Univers de l’art plastique Monné Bou, le maitre de la peinture par jet, célébré à travers une exposition qui retrace ses 50 années de carrière
Crédit Photo: RFI
Sa technique de peinture est extraordinaire et unique. Elle vaut, à elle seule, du spectacle. C’est la peinture par jet. Monné Bou, cet artiste-plasticien hors pair, est inégalable dans cette technique de peinture. Elle consiste à jeter la peinture sur la toile sans la toucher. Les jets commencent par donner des milliers et des milliers de pointillés. Le même jet lui permet d’avoir des traits. Tantôt des formes d’enfants, tantôt un paysage, comme La forêt d’hévéa.C’est un graphisme particulier, qui n’existe nulle part au monde et dont il est le maitre incontesté.
Cette technique, l‘artiste dit l’avoir expérimentée pour la première fois, lorsqu’il étudiait aux Beaux-Arts à Marseille, en France : « Je faisais ça avec l’encre de Chine. Quand les esprits sont mauvais, on mélange le kaolin et puis on asperge, pour chasser les mauvais esprits », revele-t-il.
Depuis le jeudi 7 mars 2024, à l’initiative de plusieurs acteurs du monde de l’art visuel, une exposition se tient au Musée des civilisations d’Abidjan, en hommage à celui-là même qui a consacré 50 années de sa vie à l’art plastique et qui a réussi à travers ses œuvres, à faire voyager les férus de l’art visuel dans des mondes faits de couleurs et d’originalités.
Cette exposition qui se tient jusqu’au 21 mars 2024, a pour thème : « Monné Bou : le mystère du jet, 50 ans après ». Dans la salle dédiée à cette exposition, des diplômes présentent le parcours universitaire de l’artiste, des galeries photos retracent ses expositions aussi bien en Côte d’Ivoire qu’à l’international.
À cela s’ajoute une rétrospective sur son travail. Christelle Mangoua, la commissaire de cette exposition, montre ainsi deux autres techniques utilisées par cet artiste : « On s’est rendu compte qu’autour des années 1993, 1994, 1995, Monné Bou a changé un tout petit peu. Il a commencé à représenter les pagnes tissés. Plus on évoluait dans les années 2010 à 2020, on est allé un peu sur des lignes en fait, c’est des dessins, je pense qu’il les appelait l’écriture directe et c’est vraiment des dessins qu’il fait, mais très fins », explique-t-elle.

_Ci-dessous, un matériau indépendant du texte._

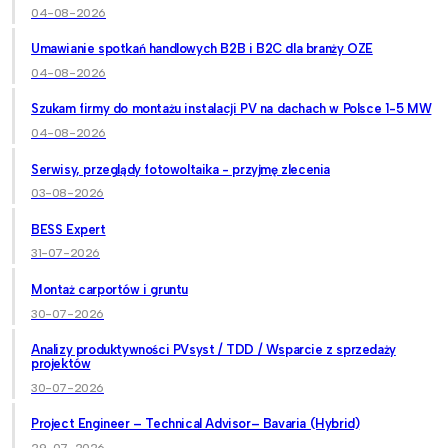
04-08-2026
Umawianie spotkań handlowych B2B i B2C dla branży OZE
04-08-2026
Szukam firmy do montażu instalacji PV na dachach w Polsce 1-5 MW
04-08-2026
Serwisy, przeglądy fotowoltaika - przyjmę zlecenia
03-08-2026
BESS Expert
31-07-2026
Montaż carportów i gruntu
30-07-2026
Analizy produktywności PVsyst / TDD / Wsparcie z sprzedaży
projektów
30-07-2026
Project Engineer – Technical Advisor– Bavaria (Hybrid)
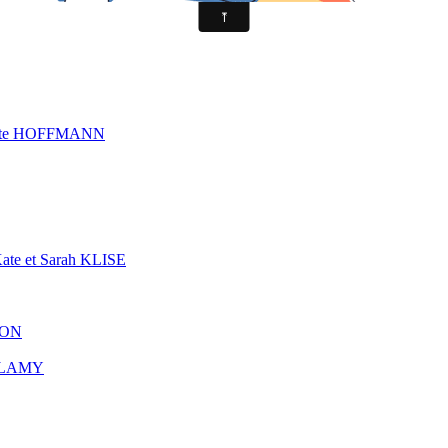
 Kate HOFFMANN
Kate et Sarah KLISE
YON
NE-LAMY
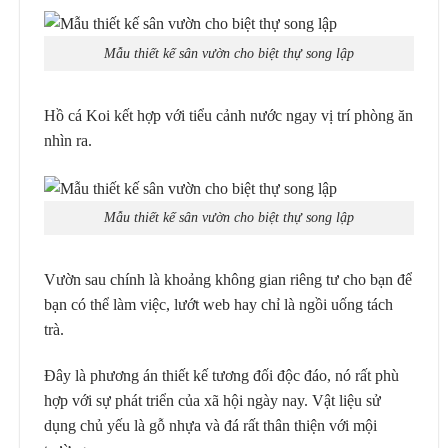
Mẫu thiết kế sân vườn cho biệt thự song lập
Hồ cá Koi kết hợp với tiểu cảnh nước ngay vị trí phòng ăn
nhìn ra.
Mẫu thiết kế sân vườn cho biệt thự song lập
Vườn sau chính là khoảng không gian riêng tư cho bạn để
bạn có thể làm việc, lướt web hay chỉ là ngồi uống tách
trà.
Đây là phương án thiết kế tương đối độc đáo, nó rất phù
hợp với sự phát triển của xã hội ngày nay. Vật liệu sử
dụng chủ yếu là gỗ nhựa và đá rất thân thiện với mội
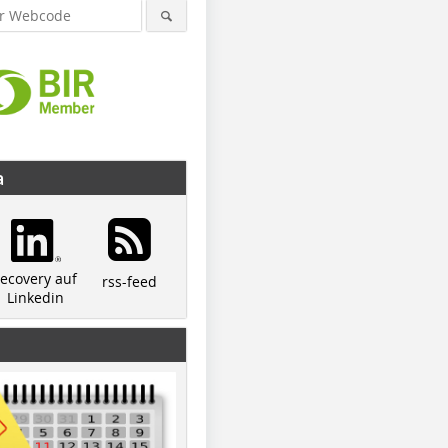
a
recovery auf
rss-feed
Linkedin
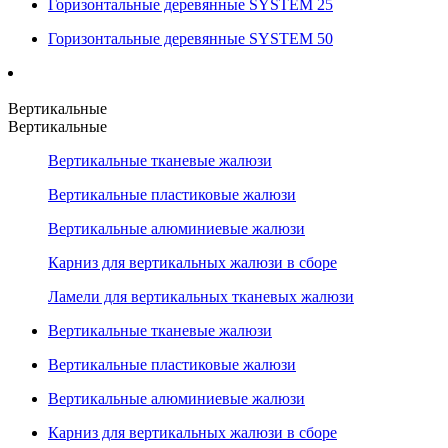
Горизонтальные деревянные SYSTEM 25
Горизонтальные деревянные SYSTEM 50
Вертикальные
Вертикальные
Вертикальные тканевые жалюзи
Вертикальные пластиковые жалюзи
Вертикальные алюминиевые жалюзи
Карниз для вертикальных жалюзи в сборе
Ламели для вертикальных тканевых жалюзи
Вертикальные тканевые жалюзи
Вертикальные пластиковые жалюзи
Вертикальные алюминиевые жалюзи
Карниз для вертикальных жалюзи в сборе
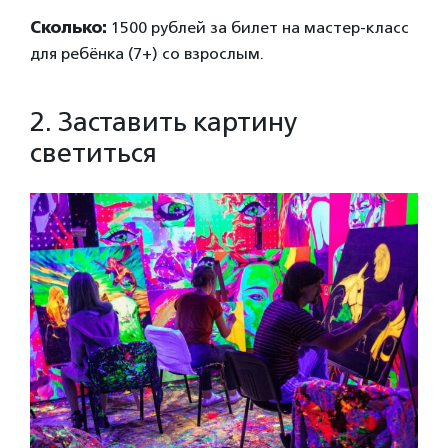
Сколько:
1500 рублей за билет на мастер-класс
для ребёнка (7+) со взрослым.
2. Заставить картину
светиться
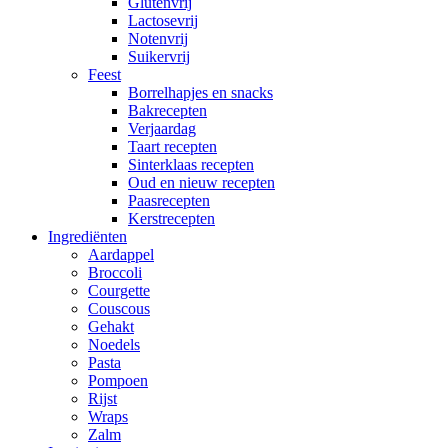
Glutenvrij
Lactosevrij
Notenvrij
Suikervrij
Feest
Borrelhapjes en snacks
Bakrecepten
Verjaardag
Taart recepten
Sinterklaas recepten
Oud en nieuw recepten
Paasrecepten
Kerstrecepten
Ingrediënten
Aardappel
Broccoli
Courgette
Couscous
Gehakt
Noedels
Pasta
Pompoen
Rijst
Wraps
Zalm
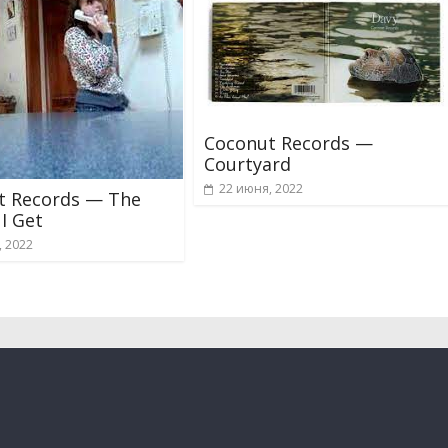
Coconut Records —
Courtyard
22 июня, 2022
t Records — The
I Get
, 2022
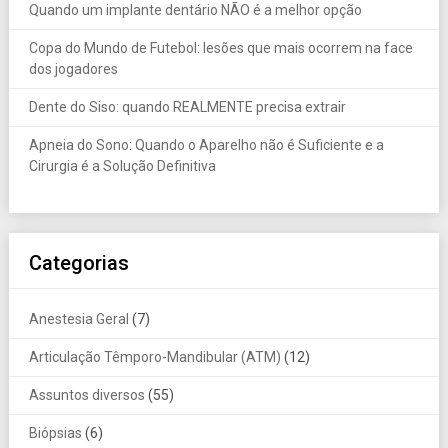
Quando um implante dentário NÃO é a melhor opção
Copa do Mundo de Futebol: lesões que mais ocorrem na face
dos jogadores
Dente do Siso: quando REALMENTE precisa extrair
Apneia do Sono: Quando o Aparelho não é Suficiente e a
Cirurgia é a Solução Definitiva
Categorias
Anestesia Geral
(7)
Articulação Têmporo-Mandibular (ATM)
(12)
Assuntos diversos
(55)
Biópsias
(6)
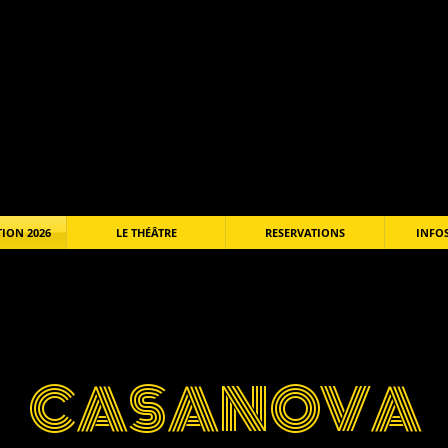
LES LUCIOLES
ION 2026
LE THÉÂTRE
RESERVATIONS
INFOS
CASANOVA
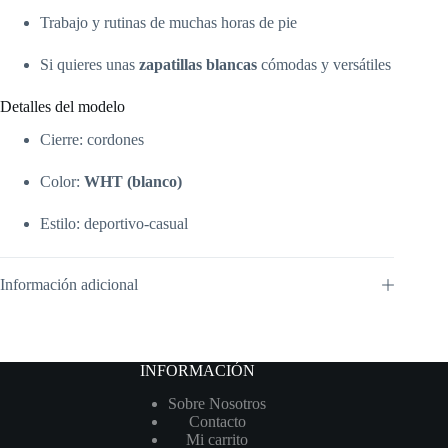
Trabajo y rutinas de muchas horas de pie
Si quieres unas
zapatillas blancas
cómodas y versátiles
Detalles del modelo
Cierre: cordones
Color:
WHT (blanco)
Estilo: deportivo-casual
Información adicional
INFORMACIÓN
Sobre Nosotros
Contacto
Mi carrito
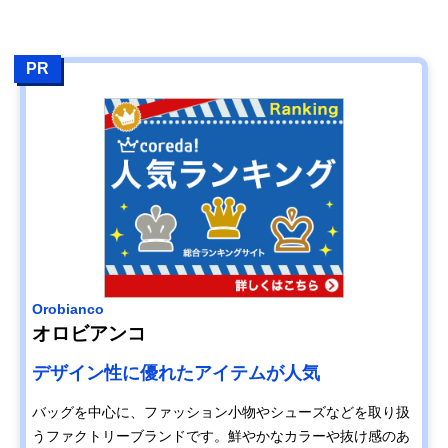
PR
Orobianco
オロビアンコ
デザイン性に優れたアイテムが人気
バッグを中心に、ファッション小物やシューズなどを取り扱
うファクトリーブランドです。鮮やかなカラーや抜け感のあ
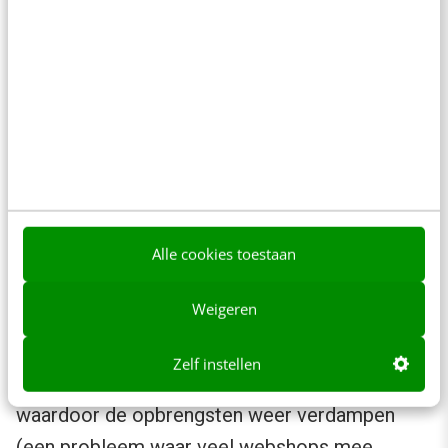
moeten. Ze zou de stofzuiger het liefst
terugsturen. Mondhoekjes omlaag. Ontevreden.
Nu heeft Coolblue haar geholpen. Door haar
geen stofzuiger te verkopen. Geen
retourkosten.
Coolblue hoeft niet elke klant binnen te halen.
Coolblue noemt minpunten op bij producten en
vergroot de geloofwaardigheid van de
Alle cookies toestaan
producten (ander voorbeeld van een stofzuiger
Weigeren
vind je hieronder). Het levert uitsluitend
‘comfortabele conversies’ op. Dat wil zeggen:
Zelf instellen
conversies leiden niet tot talloze retours,
waardoor de opbrengsten weer verdampen
(een probleem waar veel webshops mee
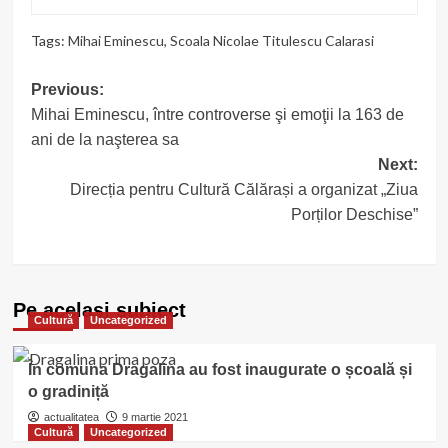
Tags:
Mihai Eminescu
,
Scoala Nicolae Titulescu Calarasi
Post
Previous:
Mihai Eminescu, între controverse şi emoţii la 163 de
navigation
ani de la naşterea sa
Next:
Direcția pentru Cultură Călărași a organizat „Ziua
Porților Deschise”
Pe acelasi subiect
Cultură
Uncategorized
În comuna Dragalina au fost inaugurate o școală și
o gradiniță
actualitatea
9 martie 2021
Cultură
Uncategorized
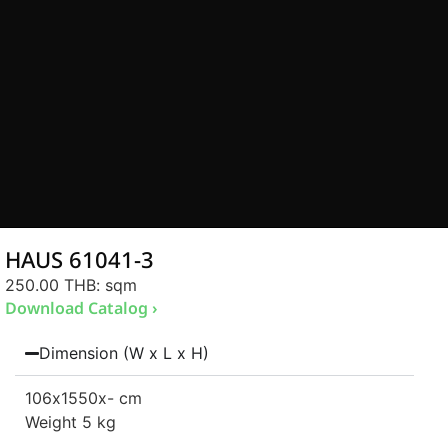
HAUS 61041-3
250.00 THB
: sqm
Download Catalog ›
Dimension (W x L x H)
106
x1550
x- cm
Weight 5 kg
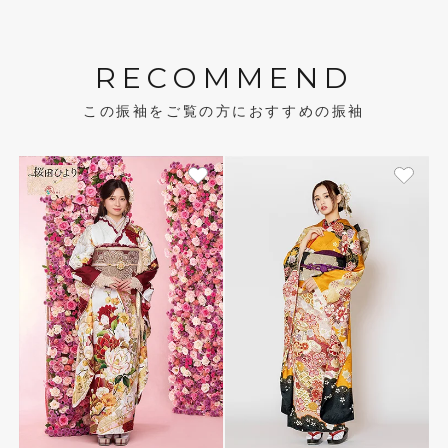
RECOMMEND
この振袖をご覧の方におすすめの振袖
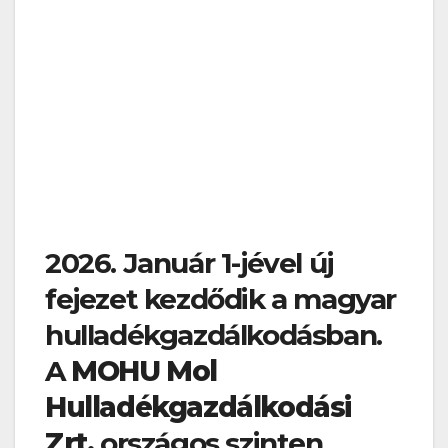
2026. Január 1-jével új
fejezet kezdődik a magyar
hulladékgazdálkodásban.
A
MOHU Mol
Hulladékgazdálkodási
Zrt.
országos szinten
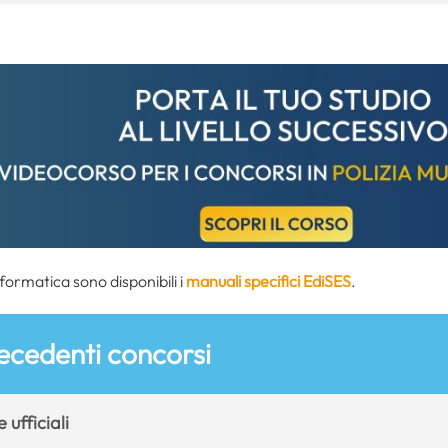
informatica sono disponibili i
manuali specifici EdiSES
.
ecedenti concorsi
 ufficiali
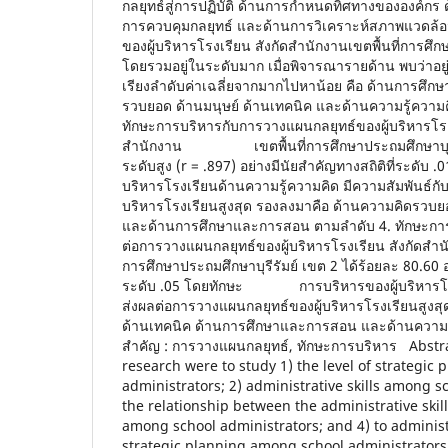
กลยุทธ์สู่การปฏิบัติ ด้านการกำหนดทิศทางขององค์กร
การควบคุมกลยุทธ์ และด้านการวิเคราะห์สภาพแวดล้อ
ของผู้บริหารโรงเรียน สังกัดสำนักงานเขตพื้นที่การศึก
โดยรวมอยู่ในระดับมาก เมื่อพิจารณารายด้าน พบว่าอย
เรียงลำดับค่าเฉลี่ยจากมากไปหาน้อย คือ ด้านการศึ
รวบยอด ด้านมนุษย์ ด้านเทคนิค และด้านความรู้ความค
ทักษะการบริหารกับการวางแผนกลยุทธ์ของผู้บริหารโรง
สำนักงาน เขตพื้นที่การศึกษาประถมศึกษาบุรีรัม
ระดับสูง (r = .897) อย่างมีนัยสำคัญทางสถิติที่ระดับ 
บริหารโรงเรียนด้านความรู้ความคิด มีความสัมพันธ์กั
บริหารโรงเรียนสูงสุด รองลงมาคือ ด้านความคิดรวบยอ
และด้านการศึกษาและการสอน ตามลำดับ 4. ทักษะการบ
ต่อการวางแผนกลยุทธ์ของผู้บริหารโรงเรียน สังก
การศึกษาประถมศึกษาบุรีรัมย์ เขต 2 ได้ร้อยละ 80.60 อย
ระดับ .05 โดยทักษะ การบริหารของผู้บริหารโรง
ส่งผลต่อการวางแผนกลยุทธ์ของผู้บริหารโรงเรียนสูงสุ
ด้านเทคนิค ด้านการศึกษาและการสอน และด้านควา
สำคัญ : การวางแผนกลยุทธ์, ทักษะการบริหาร Abstra
research were to study 1) the level of strategi
administrators; 2) administrative skills among s
the relationship between the administrative skil
among school administrators; and 4) to administr
strategic planning among school administrators 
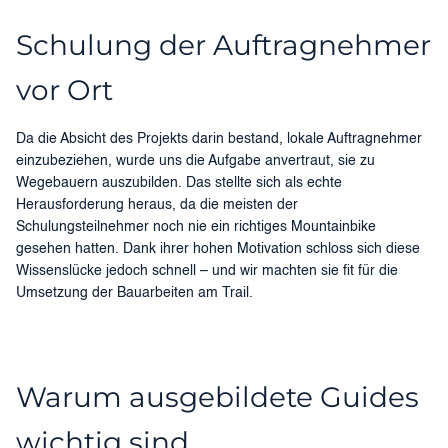
Schulung der Auftragnehmer
vor Ort
Da die Absicht des Projekts darin bestand, lokale Auftragnehmer
einzubeziehen, wurde uns die Aufgabe anvertraut, sie zu
Wegebauern auszubilden. Das stellte sich als echte
Herausforderung heraus, da die meisten der
Schulungsteilnehmer noch nie ein richtiges Mountainbike
gesehen hatten. Dank ihrer hohen Motivation schloss sich diese
Wissenslücke jedoch schnell – und wir machten sie fit für die
Umsetzung der Bauarbeiten am Trail.
Warum ausgebildete Guides
wichtig sind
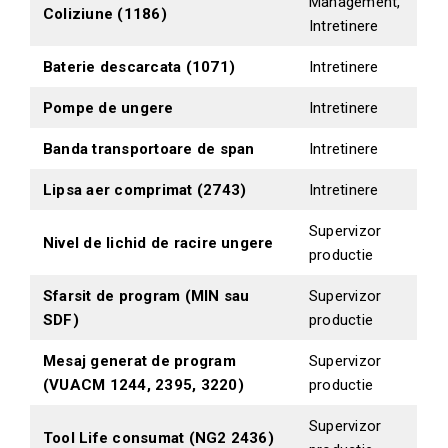
Management,
Coliziune (1186)
Intretinere
Baterie descarcata (1071)
Intretinere
Pompe de ungere
Intretinere
Banda transportoare de span
Intretinere
Lipsa aer comprimat (2743)
Intretinere
Supervizor
Nivel de lichid de racire ungere
productie
Sfarsit de program (MIN sau
Supervizor
SDF)
productie
Mesaj generat de program
Supervizor
(VUACM 1244, 2395, 3220)
productie
Supervizor
Tool Life consumat (NG2 2436)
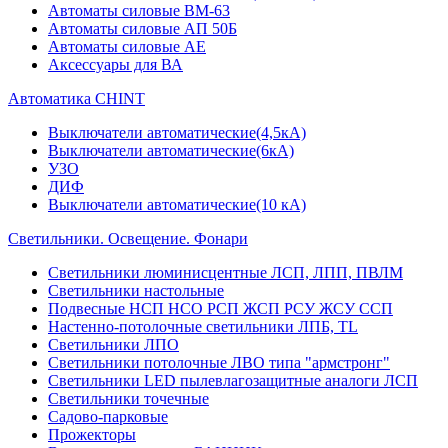
Автоматы силовые ВМ-63
Автоматы силовые АП 50Б
Автоматы силовые АЕ
Аксессуары для ВА
Автоматика CHINT
Выключатели автоматические(4,5кА)
Выключатели автоматические(6кА)
УЗО
ДИФ
Выключатели автоматические(10 кА)
Светильники. Освещение. Фонари
Светильники люминисцентные ЛСП, ЛПП, ПВЛМ
Светильники настольные
Подвесные НСП НСО РСП ЖСП РСУ ЖСУ ССП
Настенно-потолочные светильники ЛПБ, TL
Светильники ЛПО
Светильники потолочные ЛВО типа "армстронг"
Светильники LED пылевлагозащитные аналоги ЛСП
Светильники точечные
Садово-парковые
Прожекторы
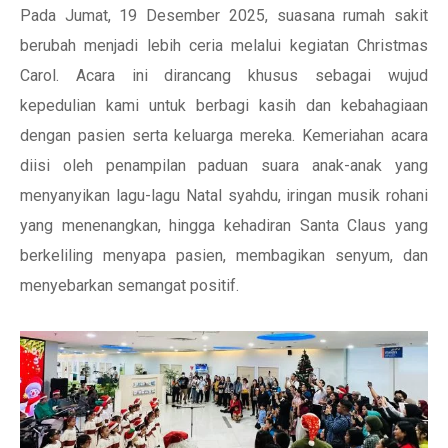
Pada Jumat, 19 Desember 2025, suasana rumah sakit
berubah menjadi lebih ceria melalui kegiatan Christmas
Carol. Acara ini dirancang khusus sebagai wujud
kepedulian kami untuk berbagi kasih dan kebahagiaan
dengan pasien serta keluarga mereka. Kemeriahan acara
diisi oleh penampilan paduan suara anak-anak yang
menyanyikan lagu-lagu Natal syahdu, iringan musik rohani
yang menenangkan, hingga kehadiran Santa Claus yang
berkeliling menyapa pasien, membagikan senyum, dan
menyebarkan semangat positif.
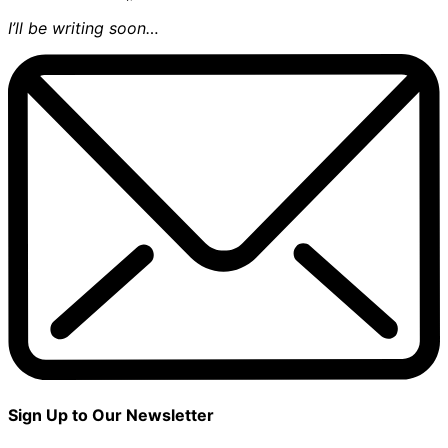
I’ll be writing soon…
Sign Up to Our Newsletter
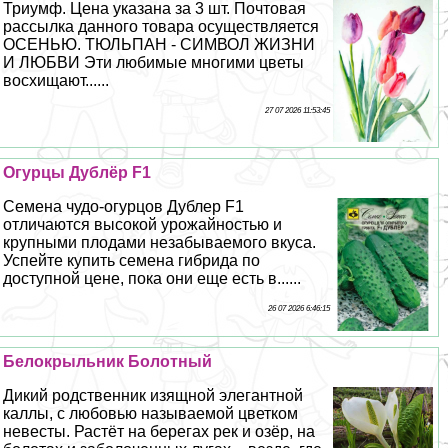
Триумф. Цена указана за 3 шт. Почтовая
рассылка данного товара осуществляется
ОСЕНЬЮ. ТЮЛЬПАН - СИМВОЛ ЖИЗНИ
И ЛЮБВИ Эти любимые многими цветы
восхищают......
27 07 2026 11:53:45
Огурцы Дублёр F1
Семена чудо-огурцов Дублер F1
отличаются высокой урожайностью и
крупными плодами незабываемого вкуса.
Успейте купить семена гибрида по
доступной цене, пока они еще есть в......
26 07 2026 6:46:15
Белокрыльник Болотный
Дикий родственник изящной элегантной
каллы, с любовью называемой цветком
невесты. Растёт на берегах рек и озёр, на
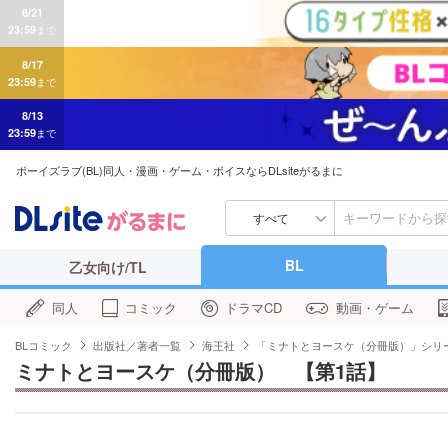
8/17
23:59
まで
8/13
23:59
まで
ボーイズラブ(BL)同人・漫画・ゲーム・ボイスならDLsiteがるまに
すべて
BL
乙女向け/TL
同人
コミック
ドラマCD
動画・ゲーム
BLコミック
出版社／著者一覧
海王社
「ミナトとヨースケ（分冊版）」シリ
ミナトとヨースケ（分冊版）　【第1話】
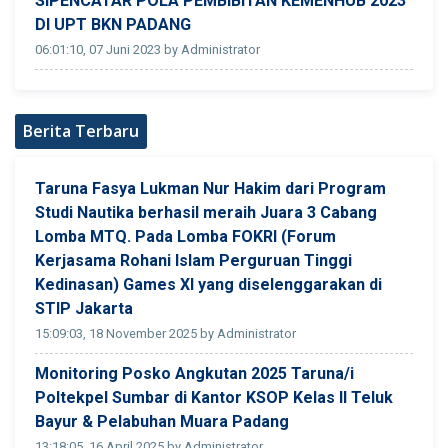
SIPENCATAR POLA PEMBIBITAN KEMENHUB 2023
DI UPT BKN PADANG
06:01:10, 07 Juni 2023 by Administrator
Berita Terbaru
Taruna Fasya Lukman Nur Hakim dari Program
Studi Nautika berhasil meraih Juara 3 Cabang
Lomba MTQ. Pada Lomba FOKRI (Forum
Kerjasama Rohani Islam Perguruan Tinggi
Kedinasan) Games XI yang diselenggarakan di
STIP Jakarta
15:09:03, 18 November 2025 by Administrator
Monitoring Posko Angkutan 2025 Taruna/i
Poltekpel Sumbar di Kantor KSOP Kelas II Teluk
Bayur & Pelabuhan Muara Padang
13:18:05, 16 April 2025 by Administrator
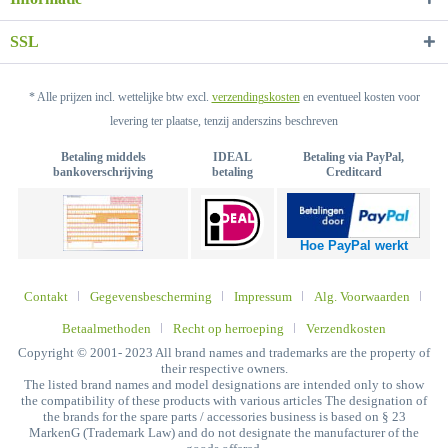
SSL
* Alle prijzen incl. wettelijke btw excl.
verzendingskosten
en eventueel kosten voor
levering ter plaatse, tenzij anderszins beschreven
Betaling middels
IDEAL
Betaling via PayPal,
bankoverschrijving
betaling
Creditcard
Hoe PayPal werkt
Contakt
Gegevensbescherming
Impressum
Alg. Voorwaarden
Betaalmethoden
Recht op herroeping
Verzendkosten
Copyright © 2001- 2023 All brand names and trademarks are the property of
their respective owners.
The listed brand names and model designations are intended only to show
the compatibility of these products with various articles The designation of
the brands for the spare parts / accessories business is based on § 23
MarkenG (Trademark Law) and do not designate the manufacturer of the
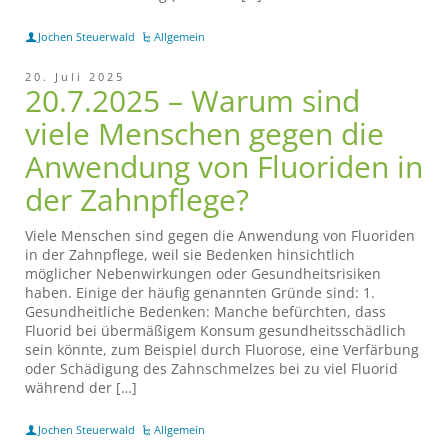
Jochen Steuerwald
Allgemein
20. Juli 2025
20.7.2025 – Warum sind
viele Menschen gegen die
Anwendung von Fluoriden in
der Zahnpflege?
Viele Menschen sind gegen die Anwendung von Fluoriden
in der Zahnpflege, weil sie Bedenken hinsichtlich
möglicher Nebenwirkungen oder Gesundheitsrisiken
haben. Einige der häufig genannten Gründe sind: 1.
Gesundheitliche Bedenken: Manche befürchten, dass
Fluorid bei übermäßigem Konsum gesundheitsschädlich
sein könnte, zum Beispiel durch Fluorose, eine Verfärbung
oder Schädigung des Zahnschmelzes bei zu viel Fluorid
während der […]
Jochen Steuerwald
Allgemein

Retiré depuis quelques années à Adiaké au sud de la Côte d’Ivoire, plus précisément à Attiékoi, pour cause de maladie, Monné Bou continue de peindre dans son atelier. Ses œuvres dialoguent aussi avec les toiles d’autres artistes, auxquels il a pu transmettre ses connaissances.
L’homme était également professeur d’université. Sa démarche artistique a ainsi marqué de nombreux jeunes plasticiens, à l’image d’Isidore Koffi, qui s’est approprié la technique de Monné Bou, qu’il revisite à sa manière. Il se définit comme un « tâchiste », en référence à la technique du jet initiée par Monné Bou : « Le maître Monné Bou, dans la forme de l’œuvre, à une certaine distance, il y a une réalité que nous pouvons percevoir. Les amas de coloris, ce sont des points qui, à une certaine distance, vont construire une image, comme un mouvement. C’est pareil aussi dans mes créations, je tiens compte toujours de l’éloignement. Quand on est plus proche, on a l’impression d’être dans un chaos, mais à une certaine distance de l’œuvre, on voit une scène de vie. C‘est à travers tous ces éléments graphiques, à travers la tâche, que j’ai retransmis cette vie. »
Aujourd’hui âgé de 80 ans, Monné Bou a toujours conseillé à la jeune génération, la patience et l’endurance dans toutes leurs entreprises. « A tous les artistes plasticiens de Côte d’Ivoire, nos jeunes États ont leurs priorités. Ils font quand même des efforts pour former des collectionneurs. Avec patience, nous pouvons vendre des œuvres ; nous ne courons pas, nous allons au pas. Évidemment, l’artiste qui crée est en train d’enfanter. Quand on fait une toile et qu’on le signe, on vient de mettre un enfant au monde à qui on a donné toute l’intelligence pour que cet enfant voyage seul », conseille-t-il.
Voir Monné Bou à l’œuvre est un moment d’introspection, de voyage interne, de mystère. Surnommé le « sorcier de la peinture ivoirienne », il fait du figuratif à travers une technique abstraite et complexe. Monné émerveille et c’est peu dire.